Daftar 13 Negara dengan Proporsi Anak Lahir di Luar Nikah Tertinggi
Data yang dikumpulkan oleh OECD menunjukkan adanya pergeseran pola demografi yang signifikan di berbagai belahan dunia. Berikut adalah 13 negara dengan persentase tertinggi proporsi anak lahir di luar nikah:
Kolombia: 87,0%
Chile: 78,1%
Kosta Rika: 74,0%
Meksiko: 73,7%
Islandia: 69,4%
Norwegia: 61,2%
Bulgaria: 59,7%
Portugal: 59,5%
Prancis: 58,5%
Swedia: 57,5%
Slovenia: 56,5%
Denmark: 54,7%
Estonia: 53,8%
Posisi Negara Anglo dan Eropa Utara
Sementara negara-negara Amerika Latin mendominasi puncak, negara-negara Anglo dan Eropa Barat berada di posisi menengah. Amerika Serikat, misalnya, mencatat sekitar 40% anak lahir di luar pernikahan, angka yang sebanding dengan Austria dan Italia.

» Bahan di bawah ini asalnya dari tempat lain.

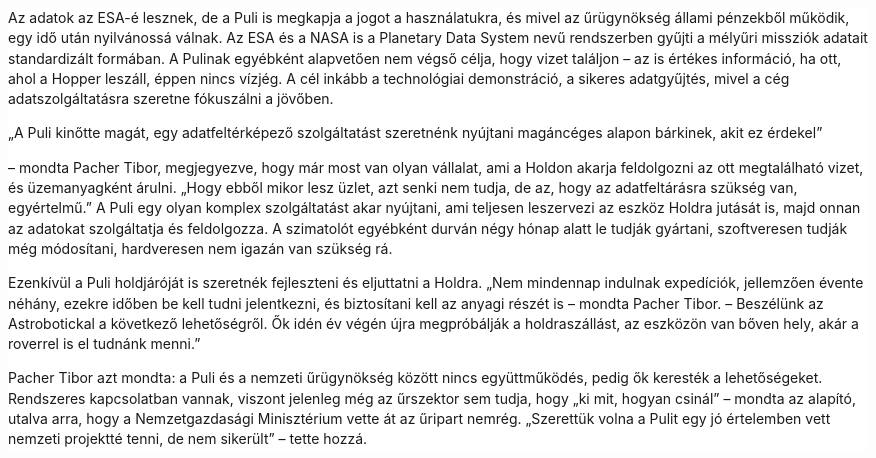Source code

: Az adatok az ESA-é lesznek, de a Puli is megkapja a jogot a használatukra, és mivel az űrügynökség állami pénzekből működik, egy idő után nyilvánossá válnak. Az ESA és a NASA is a Planetary Data System nevű rendszerben gyűjti a mélyűri missziók adatait standardizált formában. A Pulinak egyébként alapvetően nem végső célja, hogy vizet találjon – az is értékes információ, ha ott, ahol a Hopper leszáll, éppen nincs vízjég. A cél inkább a technológiai demonstráció, a sikeres adatgyűjtés, mivel a cég adatszolgáltatásra szeretne fókuszálni a jövőben.

„A Puli kinőtte magát, egy adatfeltérképező szolgáltatást szeretnénk nyújtani magáncéges alapon bárkinek, akit ez érdekel”

– mondta Pacher Tibor, megjegyezve, hogy már most van olyan vállalat, ami a Holdon akarja feldolgozni az ott megtalálható vizet, és üzemanyagként árulni. „Hogy ebből mikor lesz üzlet, azt senki nem tudja, de az, hogy az adatfeltárásra szükség van, egyértelmű.” A Puli egy olyan komplex szolgáltatást akar nyújtani, ami teljesen leszervezi az eszköz Holdra jutását is, majd onnan az adatokat szolgáltatja és feldolgozza. A szimatolót egyébként durván négy hónap alatt le tudják gyártani, szoftveresen tudják még módosítani, hardveresen nem igazán van szükség rá.

Ezenkívül a Puli holdjáróját is szeretnék fejleszteni és eljuttatni a Holdra. „Nem mindennap indulnak expedíciók, jellemzően évente néhány, ezekre időben be kell tudni jelentkezni, és biztosítani kell az anyagi részét is – mondta Pacher Tibor. – Beszélünk az Astrobotickal a következő lehetőségről. Ők idén év végén újra megpróbálják a holdraszállást, az eszközön van bőven hely, akár a roverrel is el tudnánk menni.”

Pacher Tibor azt mondta: a Puli és a nemzeti űrügynökség között nincs együttműködés, pedig ők keresték a lehetőségeket. Rendszeres kapcsolatban vannak, viszont jelenleg még az űrszektor sem tudja, hogy „ki mit, hogyan csinál” – mondta az alapító, utalva arra, hogy a Nemzetgazdasági Minisztérium vette át az űripart nemrég. „Szerettük volna a Pulit egy jó értelemben vett nemzeti projektté tenni, de nem sikerült” – tette hozzá.
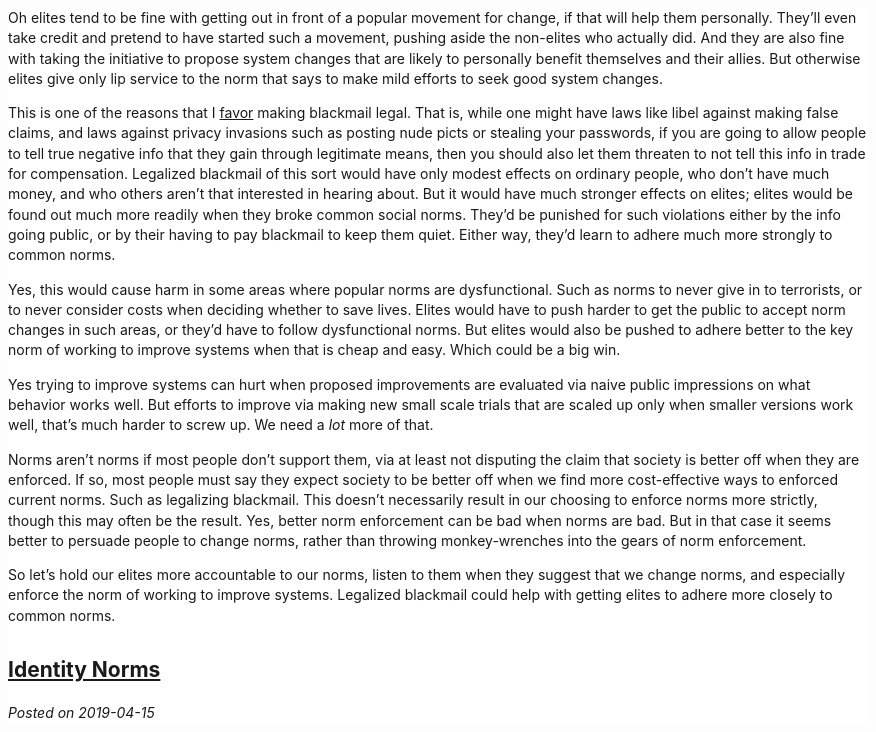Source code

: Oh elites tend to be fine with getting out in front of a popular movement for change, if that will help them personally. They’ll even take credit and pretend to have started such a movement, pushing aside the non-elites who actually did. And they are also fine with taking the initiative to propose system changes that are likely to personally benefit themselves and their allies. But otherwise elites give only lip service to the norm that says to make mild efforts to seek good system changes.

This is one of the reasons that I [favor](checkmate-on-blackmail) making blackmail legal. That is, while one might have laws like libel against making false claims, and laws against privacy invasions such as posting nude picts or stealing your passwords, if you are going to allow people to tell true negative info that they gain through legitimate means, then you should also let them threaten to not tell this info in trade for compensation.
Legalized blackmail of this sort would have only modest effects on ordinary people, who don’t have much money, and who others aren’t that interested in hearing about. But it would have much stronger effects on elites; elites would be found out much more readily when they broke common social norms. They’d be punished for such violations either by the info going public, or by their having to pay blackmail to keep them quiet. Either way, they’d learn to adhere much more strongly to common norms.

Yes, this would cause harm in some areas where popular norms are dysfunctional. Such as norms to never give in to terrorists, or to never consider costs when deciding whether to save lives. Elites would have to push harder to get the public to accept norm changes in such areas, or they’d have to follow dysfunctional norms. But elites would also be pushed to adhere better to the key norm of working to improve systems when that is cheap and easy. Which could be a big win.

Yes trying to improve systems can hurt when proposed improvements are evaluated via naive public impressions on what behavior works well. But efforts to improve via making new small scale trials that are scaled up only when smaller versions work well, that’s much harder to screw up. We need a <em>lot</em> more of that.

Norms aren’t norms if most people don’t support them, via at least not disputing the claim that society is better off when they are enforced. If so, most people must say they expect society to be better off when we find more cost-effective ways to enforced current norms. Such as legalizing blackmail. This doesn’t necessarily result in our choosing to enforce norms more strictly, though this may often be the result. Yes, better norm enforcement can be bad when norms are bad. But in that case it seems better to persuade people to change norms, rather than throwing monkey-wrenches into the gears of norm enforcement.

So let’s hold our elites more accountable to our norms, listen to them when they suggest that we change norms, and especially enforce the norm of working to improve systems. Legalized blackmail could help with getting elites to adhere more closely to common norms.

## [Identity Norms](#table-of-contents)
_Posted on 2019-04-15_
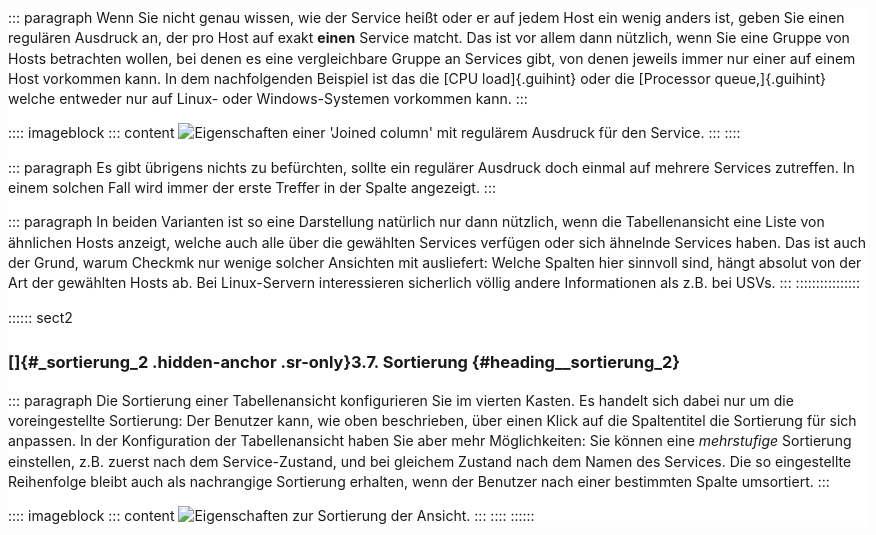 ::: paragraph
Wenn Sie nicht genau wissen, wie der Service heißt oder er auf jedem
Host ein wenig anders ist, geben Sie einen regulären Ausdruck an, der
pro Host auf exakt **einen** Service matcht. Das ist vor allem dann
nützlich, wenn Sie eine Gruppe von Hosts betrachten wollen, bei denen es
eine vergleichbare Gruppe an Services gibt, von denen jeweils immer nur
einer auf einem Host vorkommen kann. In dem nachfolgenden Beispiel ist
das die [CPU load]{.guihint} oder die [Processor queue,]{.guihint}
welche entweder nur auf Linux- oder Windows-Systemen vorkommen kann.
:::

:::: imageblock
::: content
![Eigenschaften einer \'Joined column\' mit regulärem Ausdruck für den
Service.](../images/views_edit_view_columns_3.png)
:::
::::

::: paragraph
Es gibt übrigens nichts zu befürchten, sollte ein regulärer Ausdruck
doch einmal auf mehrere Services zutreffen. In einem solchen Fall wird
immer der erste Treffer in der Spalte angezeigt.
:::

::: paragraph
In beiden Varianten ist so eine Darstellung natürlich nur dann nützlich,
wenn die Tabellenansicht eine Liste von ähnlichen Hosts anzeigt, welche
auch alle über die gewählten Services verfügen oder sich ähnelnde
Services haben. Das ist auch der Grund, warum Checkmk nur wenige solcher
Ansichten mit ausliefert: Welche Spalten hier sinnvoll sind, hängt
absolut von der Art der gewählten Hosts ab. Bei Linux-Servern
interessieren sicherlich völlig andere Informationen als z.B. bei USVs.
:::
::::::::::::::::

:::::: sect2
### []{#_sortierung_2 .hidden-anchor .sr-only}3.7. Sortierung {#heading__sortierung_2}

::: paragraph
Die Sortierung einer Tabellenansicht konfigurieren Sie im vierten
Kasten. Es handelt sich dabei nur um die voreingestellte Sortierung: Der
Benutzer kann, wie oben beschrieben, über einen Klick auf die
Spaltentitel die Sortierung für sich anpassen. In der Konfiguration der
Tabellenansicht haben Sie aber mehr Möglichkeiten: Sie können eine
*mehrstufige* Sortierung einstellen, z.B. zuerst nach dem
Service-Zustand, und bei gleichem Zustand nach dem Namen des Services.
Die so eingestellte Reihenfolge bleibt auch als nachrangige Sortierung
erhalten, wenn der Benutzer nach einer bestimmten Spalte umsortiert.
:::

:::: imageblock
::: content
![Eigenschaften zur Sortierung der
Ansicht.](../images/views_edit_view_sorting.png)
:::
::::
::::::
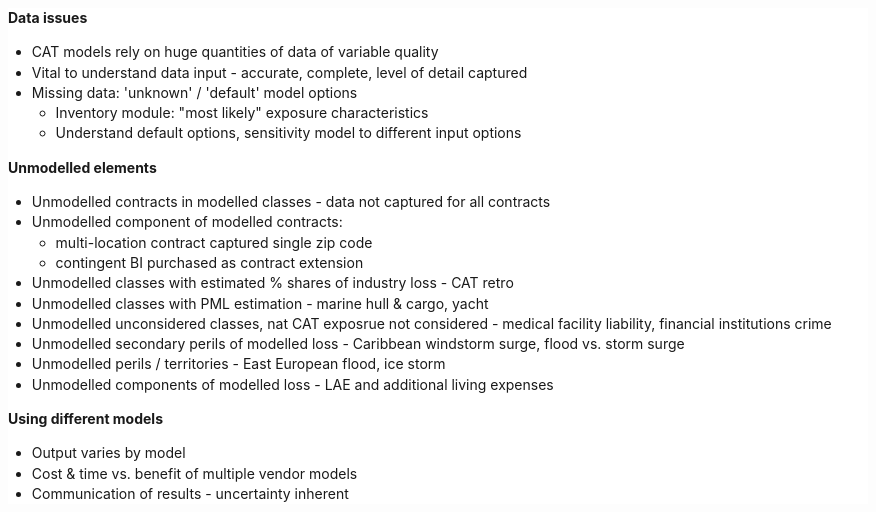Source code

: **Data issues**

- CAT models rely on huge quantities of data of variable quality
- Vital to understand data input - accurate, complete, level of detail captured
- Missing data: 'unknown' / 'default' model options
  - Inventory module: "most likely" exposure characteristics
  - Understand default options, sensitivity model to different input options

**Unmodelled elements**

- Unmodelled contracts in modelled classes - data not captured for all contracts
- Unmodelled component of modelled contracts:
  - multi-location contract captured single zip code
  - contingent BI purchased as contract extension
- Unmodelled classes with estimated % shares of industry loss - CAT retro
- Unmodelled classes with PML estimation - marine hull & cargo, yacht
- Unmodelled unconsidered classes, nat CAT exposrue not considered - medical facility liability, financial institutions crime
- Unmodelled secondary perils of modelled loss - Caribbean windstorm surge, flood vs. storm surge
- Unmodelled perils / territories - East European flood, ice storm
- Unmodelled components of modelled loss - LAE and additional living expenses

**Using different models**

- Output varies by model
- Cost & time vs. benefit of multiple vendor models
- Communication of results - uncertainty inherent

Menariknya, beberapa negara Nordik seperti Islandia, Norwegia, Swedia, dan Denmark juga masuk dalam daftar teratas. Namun, alasan di balik tingginya angka di negara-negara Nordik berbeda dengan Amerika Latin. Tingginya angka di Nordik sering dikaitkan dengan sistem kesejahteraan sosial yang kuat, di mana status pernikahan tidak memengaruhi akses terhadap tunjangan atau hak-hak anak.
Negara-negara ini secara hukum dan budaya sangat menerima kohabitasi. Hal ini membuat banyak pasangan memilih untuk hidup bersama dan memiliki anak tanpa merasa perlu untuk meresmikan hubungan mereka melalui pernikahan, karena jaminan sosial telah tersedia penuh oleh negara.
Secara keseluruhan, data ini menegaskan bahwa model keluarga tradisional yang berpusat pada pernikahan formal sedang mengalami transformasi global. Faktor sosial, ekonomi, dan hukum kini berperan besar dalam mendefinisikan struktur keluarga di abad ke-21.